The initial flavors were a combination of white pepper and wood. There was a minor pepper blast (a.k.a Garcia/My Father Cigars style) to start. The pepper settled down as was quickly joined by notes of coffee, cream, and cinnamon. It was the coffee and cream notes that moved into the forefront with the cinnamon, white pepper, and wood playing secondary roles. There was a unique fusion with all of these flavors – and it created one of the more uniquely tasting cigars I have had.
Around ten percent, I noticed some toast notes move into the background. Toward the end of the first third, some dark chocolate notes also entered the equation. The chocolate notes were also in the background. The toast and chocolate notes both helped with the evolution of this cigar as they complemented as opposed to replacing the other flavors. In the second third, there were times throughout the smoke where the dark chocolate did move between being a primary flavor and being a secondary flavor.
Around the midway point of the smoke of the Summerfest 2010 Robusto, the white pepper seemed to mount a comeback. At the same time, another note evolved from the flavors of coffee, cream, wood, cinnamon, toast, and dark chocolate (I could still taste all of these flavors) – flavors of sugar cane. The sugar cane-like notes provided a nice sweetness to the cigar.
Toward the last third, the flavor profile began to simplify as many of the flavors slowly dissipated. The notes of chocolate, cinnamon, cream, toast, and sugar cane all faded.
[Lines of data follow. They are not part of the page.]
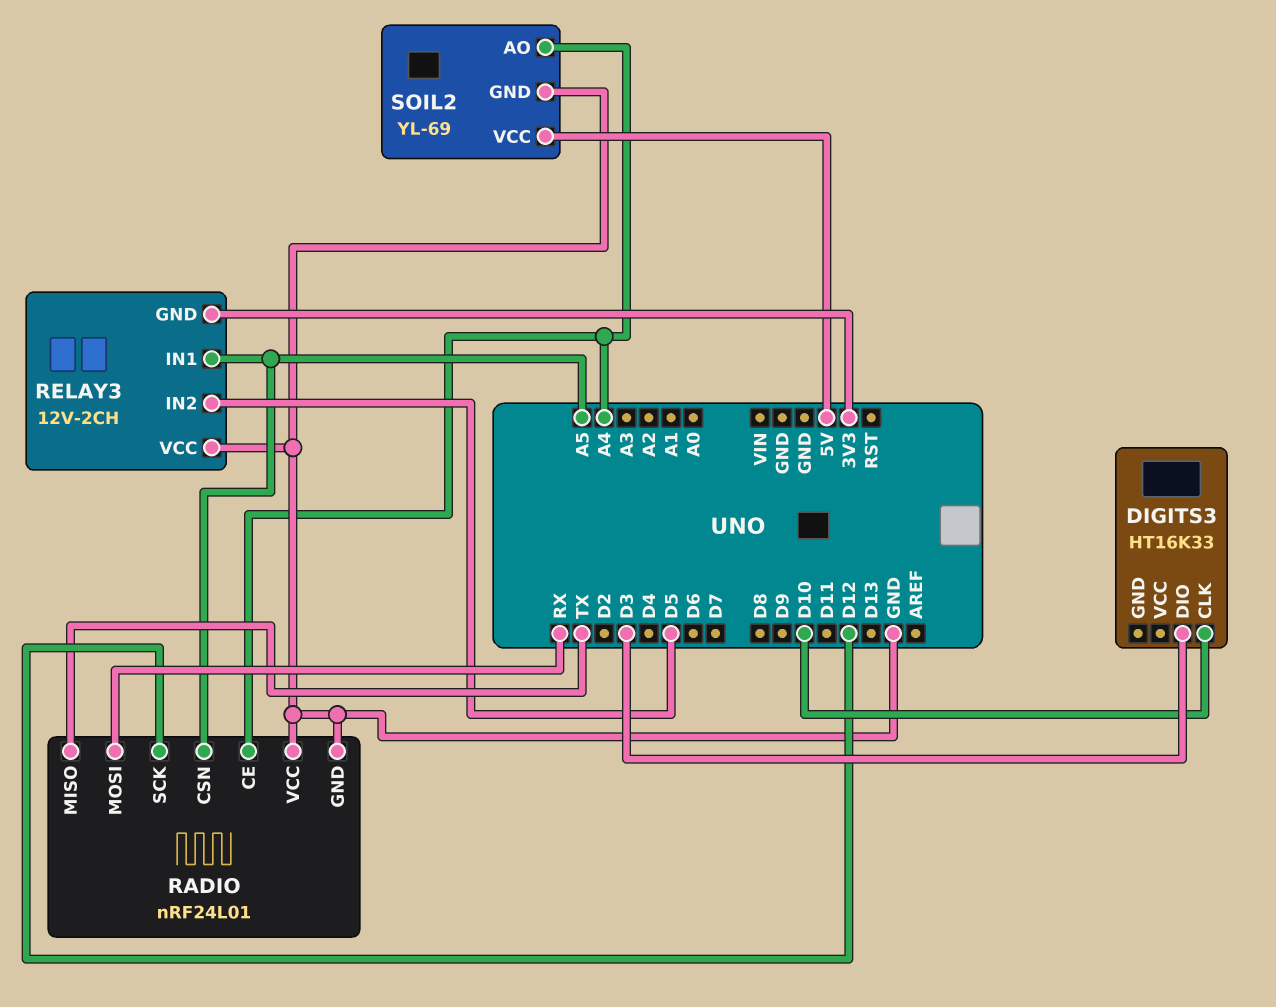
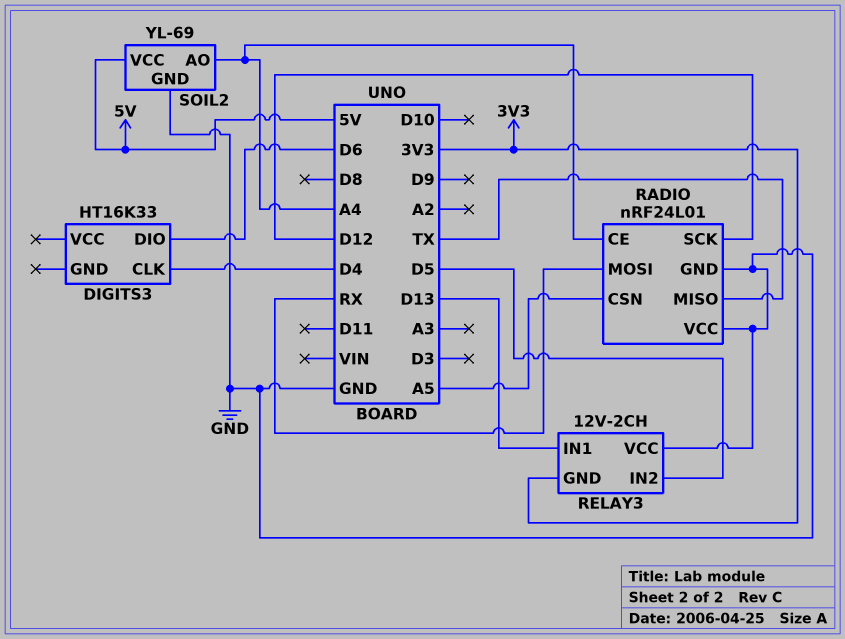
DIGITS3 pin CLK: D10 -> D4
DIGITS3 pin DIO: D3 -> D6
RELAY3 pin IN1: A5 -> D13

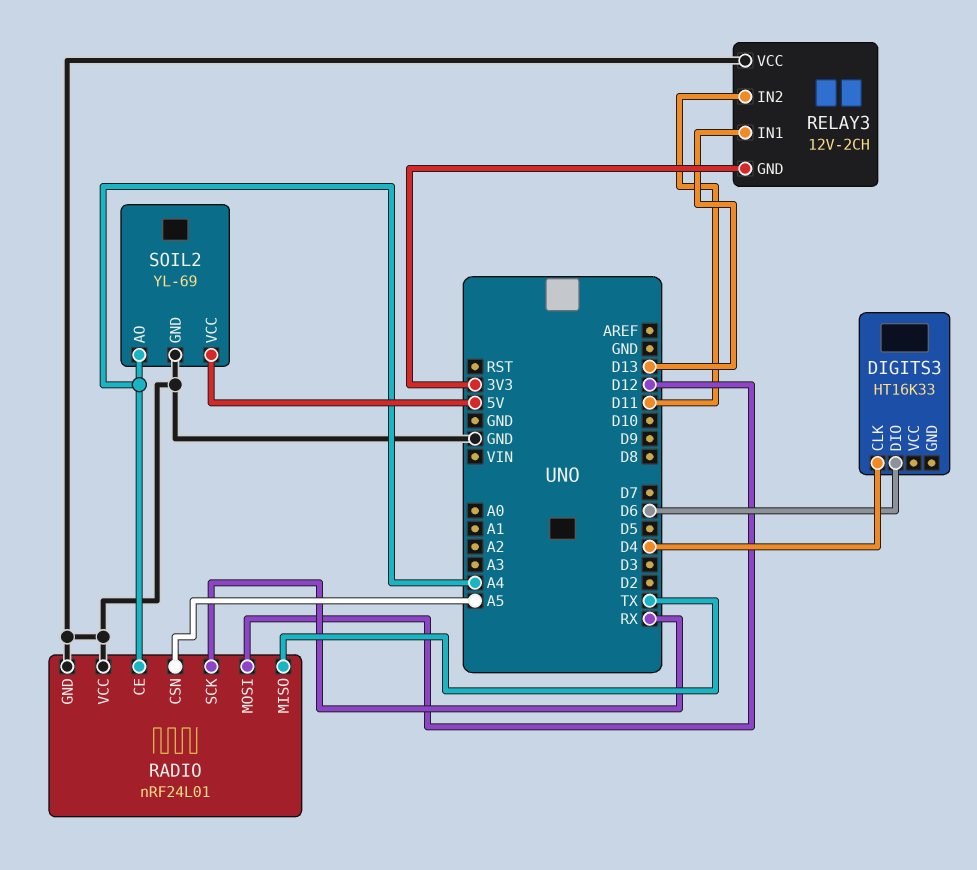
RADIO pin MOSI: RX -> D12
RADIO pin SCK: D12 -> RX
RELAY3 pin IN2: D5 -> D11

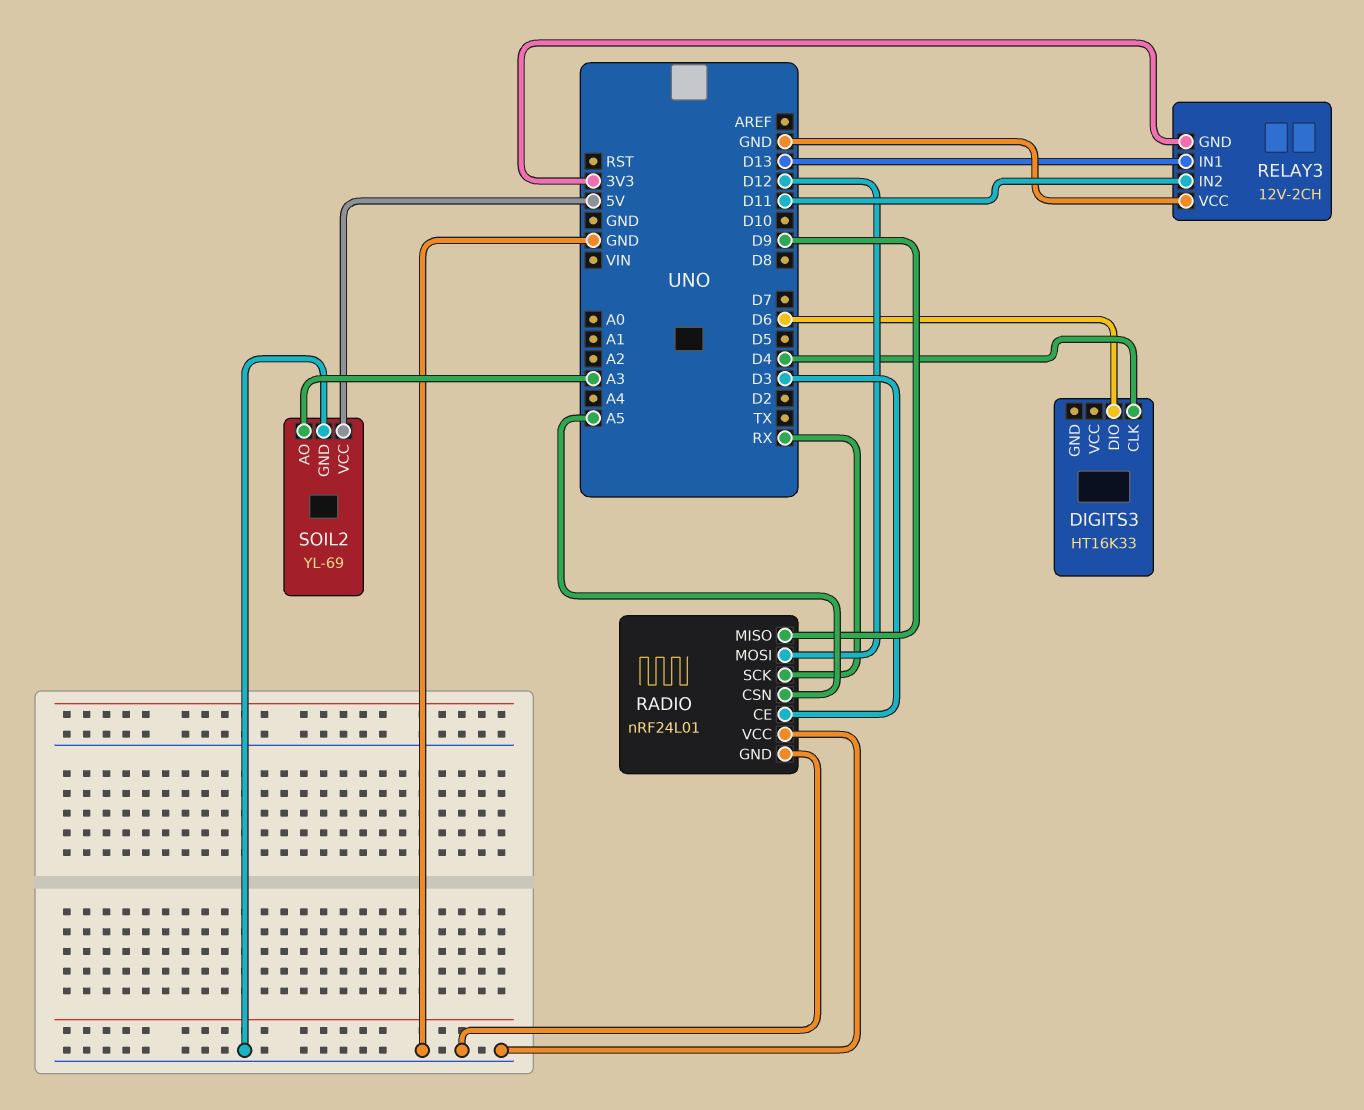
RADIO pin CE: A4 -> D3
RADIO pin MISO: TX -> D9
SOIL2 pin AO: A4 -> A3

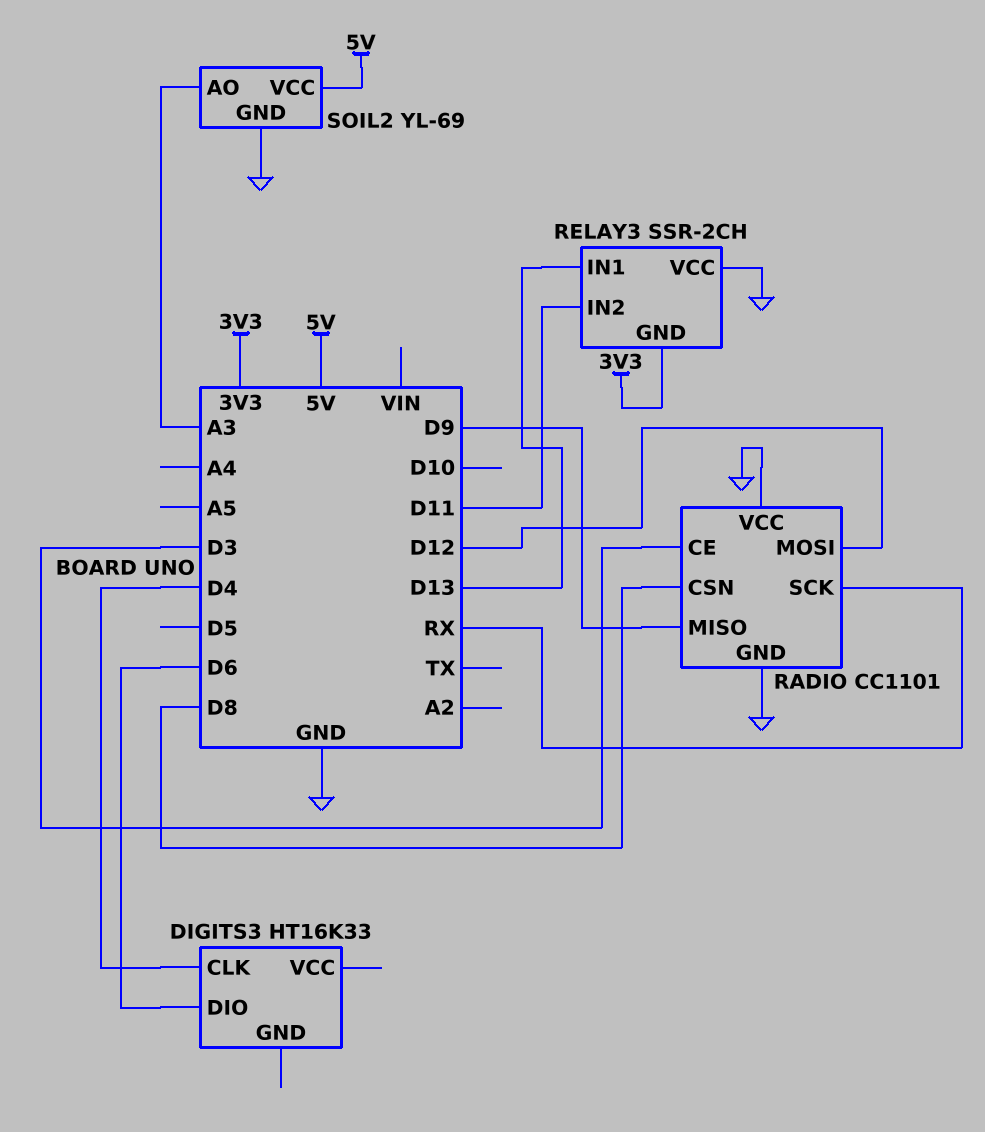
RADIO: nRF24L01 -> CC1101
RADIO pin CSN: A5 -> D8
RELAY3: 12V-2CH -> SSR-2CH

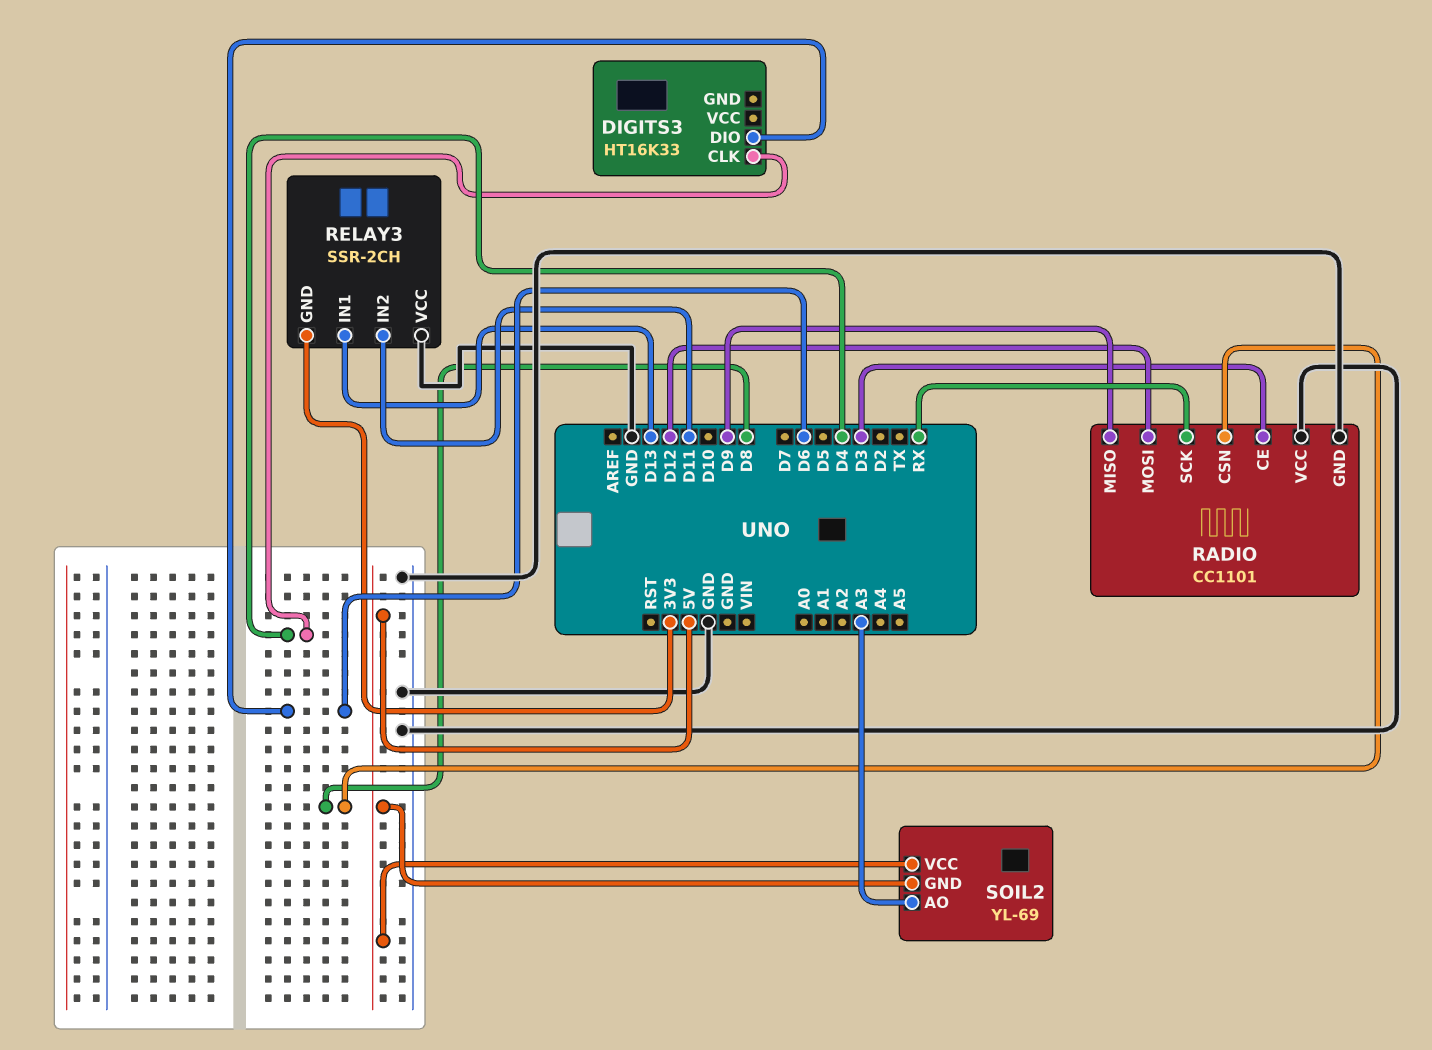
SOIL2 pin GND: GND -> 5V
The cigar got more woody and peppery (still white pepper) toward the end. I could still taste a little coffee on the tongue toward the end. There was a definite increase in spice in the last third, and I could also feel the spice in my nostrils. The spice didn’t make for the smoothest finish, but it wasn’t overly harsh either. The resulting nub was cool in temperature, but soft to the touch.
Burn and Draw
This cigar has been aging in my humidor for a couple of years, so I was hoping for no major burn or draw issues. For the most part the burn was good. There were times I had to use my butane lighter for touch-ups, and that kept it straight without any major canoeing. The resulting ash was salt and pepper color and held pretty tightly. The burn rate and burn temperature were ideal. With the burn temperature, I could sense that overdrawing on the Summerfest 2010 Robusto could easily lead to a hot burn. This was one of those cigars I wanted to really enjoy, so the slower pace worked well and kept the temperature in check. Overall, this cigar had a very good draw to it as well.
|Viaje Summerfest Robusto 2010 Burn|
Strength and Body
The Viaje Summerfest 2010 Robusto is going to have a little kick to it. It is not going to be overwhelmingly strong, but it still had just enough nicotine to push it into the medium to full strength range. For the body, there are some nice flavors in this cigar. The flavors are robust yet not overpowering. Overall, I assessed this to be a medium to full-bodied cigar as well. The strength and body balance each other very nicely on this cigar – giving you the right dose of strength and right dose of flavor.
This cigar is nothing short of a home run and definitely ranks among Viaje’s best releases. At the time of this writing, I have not sampled the Summerfest 2012, but the Summerfest Robusto 2010 stands above all of the other releases in the Summerfest series. It is worth noting that the Summerfest Robusto 2011 Torpedo does have a shagged foot and is of a similar size to the Summerfest Robusto 2010. However, in my book a torpedo still doesn’t stand-up to a parejo. The Summerfest 2010 Robusto would be perfect to introduce a novice smoker to a complex, flavorful medium to full strength/body smoke. Experienced cigar enthusiasts will appreciate the complexity and flavor of the Summerfest 2010. However, given how hard these are to come by, you might just want to lock these away. As for myself, I’m not sure if I will ever get to smoke these again, but I’d sure like to.